The war on hourly billing is being waged worldwide. Last week we talked about the battle in this country ("The billable beast of burden" and "The fool or the fool who follows him") and in Canada ("No hourly billing, eh?"). Yesterday, London's Financial Times had an article by legal correspondent Michael Peel saying that hourly billing may be on the outs in the UK as well. The article, with the promising title "UK law firms to reform hourly fee system," says that top London law firms are facing increased pressure from clients unhappy with large bills. Peel writes:
Top firms told the Financial Times that they were increasingly offering alternatives to hourly rates and making more use of cost-cutting business practices, such as putting services offshore. Tim Jones, head of the London office of Freshfields Bruckhaus Deringer, said that, although hourly billing still had a “fairly central role in most people’s thinking”, firms were increasingly offering clients deals such as fixed fees or rates tied to the success of transactions.

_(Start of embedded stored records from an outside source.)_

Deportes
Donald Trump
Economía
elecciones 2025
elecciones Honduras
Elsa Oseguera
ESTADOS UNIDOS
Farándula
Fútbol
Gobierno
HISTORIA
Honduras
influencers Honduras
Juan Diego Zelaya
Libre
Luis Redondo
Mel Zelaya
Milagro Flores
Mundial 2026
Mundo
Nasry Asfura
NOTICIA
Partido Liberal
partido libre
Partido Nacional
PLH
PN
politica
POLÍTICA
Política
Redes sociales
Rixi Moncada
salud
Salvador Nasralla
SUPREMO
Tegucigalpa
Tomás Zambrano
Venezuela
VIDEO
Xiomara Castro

He said: “I think the big firms are very conscious that the efficiency of working practices is going to be absolutely fundamental in the coming years. We will have to look very carefully at how our terms are structured.”
The "efficiency of working practices," as Freshfields's Jones puts it, is the key point. Hourly billing, as we've said many times, discourages efficiency by rewarding inefficiency.
Peel reports that at Linklaters, another "Magic Circle" firm, a "significant amount" of the work is no longer billed by the hour. Peel does note that British firms have been somewhat slower than their American cousins in considering alternatives to the billable hour. But it's comforting to know that the opponents of hourly billing have allies overseas.